Ga. Comp. R. & Regs. R. 80-12-11-.03 - Lawful and Unlawful Acquisitions by a Company
(1) It shall be unlawful for:
(a) a holding company to acquire direct or
indirect ownership or control of any voting shares of any MALPB, if, after such
acquisition, such holding company will directly or indirectly own or control
five (5) percent or more of the voting shares of such MALPB, or
(b) any company to become a holding company
as a result of the acquisition or control of such MALPB,
unless the MALPB has been in existence and continuously operating as an MALPB for a period of three (3) years or more prior to the date of acquisition and the company has sought and obtained written approval from the Department prior to acquiring voting shares or the control of the MALPB.
(2)
Notwithstanding the express provisions of Paragraph 1, a holding company is
authorized to acquire or control an MALPB through formation or chartering of an
MALPB in Georgia.
(3) The
Department has the discretion to waive the three (3) year minimum age
requirement set forth in Paragraph 1, if it has issued a written determination,
prior to acquisition, that the waiver will not adversely impact the MALPB or
the merchant acquiring industry. In making such a determination the Department
will take into consideration competitive, financial, managerial, safety and
soundness, compliance and other concerns.

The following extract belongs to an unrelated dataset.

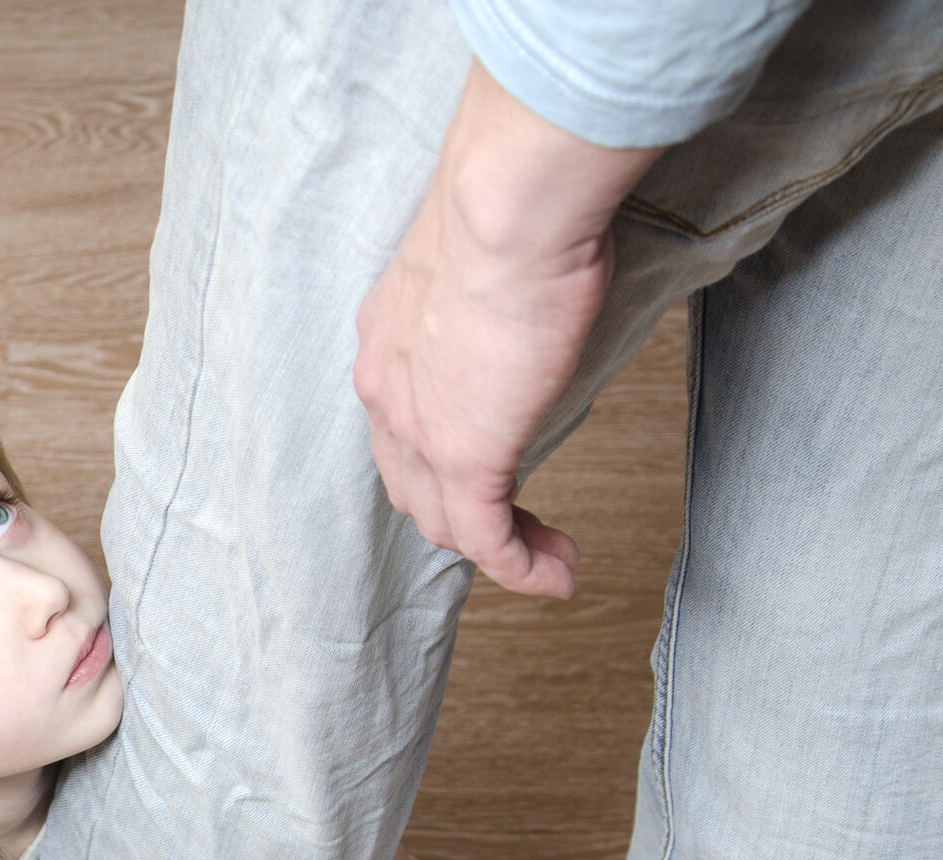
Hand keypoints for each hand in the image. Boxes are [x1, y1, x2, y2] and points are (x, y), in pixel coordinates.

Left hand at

(4) No holding company shall acquire control
of any MALPB if it will result in the holding company having control of more
than two (2) MALPBs in a five (5) year period. The Department has the
discretion to waive this restriction, if it has issued a written determination,
prior to acquisition, that the additional MALPB the holding company seeks to
own or control is insolvent or in an unsafe or unsound condition to conduct
business.
(5) Acquisitions of
ownership or control of less than twenty-five (25) percent of any voting shares
of a holding company that is a public company are not subject to the
requirements of this Rule if:
(a) the company
has acquired such voting shares solely for investment purposes and not with the
purpose or the effect of changing or influencing the control of the holding
company, nor in connection with or as a participant in any transaction having
such purpose or effect, and provides written notice of the acquisition to the
Department, in the form and manner prescribed by the Department, no later than
thirty (30) days following the end of the quarter in which the acquisition
occurred; or
(b) the company
submits a written application to the Department seeking approval of the
acquisition of the shares or control no later than thirty (30) days after (i)
the acquisition has occurred, if the preceding paragraph (a) does not apply,
(ii) the transaction was made under the preceding paragraph (a) but no longer
qualifies under such paragraph as a result of the company's change of purpose
such that the company's purpose is to change or influence control of the
holding company either individually or in concert with others; or (iii) the
Department determines that the company is seeking to change or influence
control of the holding company either individually or in concert with others
and informs the company of such determination; provided that, within thirty
(30) days after receiving the company's application under this paragraph (b),
the Department may disapprove in writing the acquisition of shares or control,
in which case the Department may require the company to unwind the acquisition,
take other appropriate action to limit or otherwise restrict the ability of the
company to exercise control over the holding company or, if the acquisition
involves a transaction to which the holding company was a party, for the
holding company to sell or surrender the charter of its MALPBs, in each case
subject to a reasonable transition period determined by the Department in its
discretion.
(6) Subject
to Paragraph 7, the provisions set forth in Paragraph 1 shall not apply to the
direct or indirect acquisition of the voting shares or control of a holding
company as a result of any of the following transactions which are internal
corporate reorganizations of a holding company:
(a) merger of holding companies that are
subsidiaries of a holding company;
(b) the formation of a subsidiary holding
company; or
(c) the transfer of
control or ownership of a subsidiary MALPB or subsidiary holding company to
another subsidiary company.
(7) An acquisition described in Paragraph 6
qualifies for this exception if:
(a) the
transaction represents solely a corporate reorganization involving one or more
non MALPB subsidiary companies that, both preceding and following the
transaction, are controlled by the holding company;
(b) the transaction does not involve the
acquisition of additional voting shares of a subsidiary MALPB that, prior to
the transaction, was less than majority owned by the holding company;
(c) the holding company provides written
notice to the Department no later than ten (10) days after the internal
corporate reorganization has taken place; and
(d) the transaction is in compliance with all
legal requirements, including, but not limited to, the Act and the related
regulations, and all other required regulatory approvals and authorizations
have been obtained prior to the transaction.
(8) Any fines or penalties arising under Rule
80-12-12-.01 that are applicable to
prohibited acquisitions of shares or control of a public company under this
Rule shall be assessed against the acquiring company rather than the MALPB
whose shares, or as to which control, is acquired.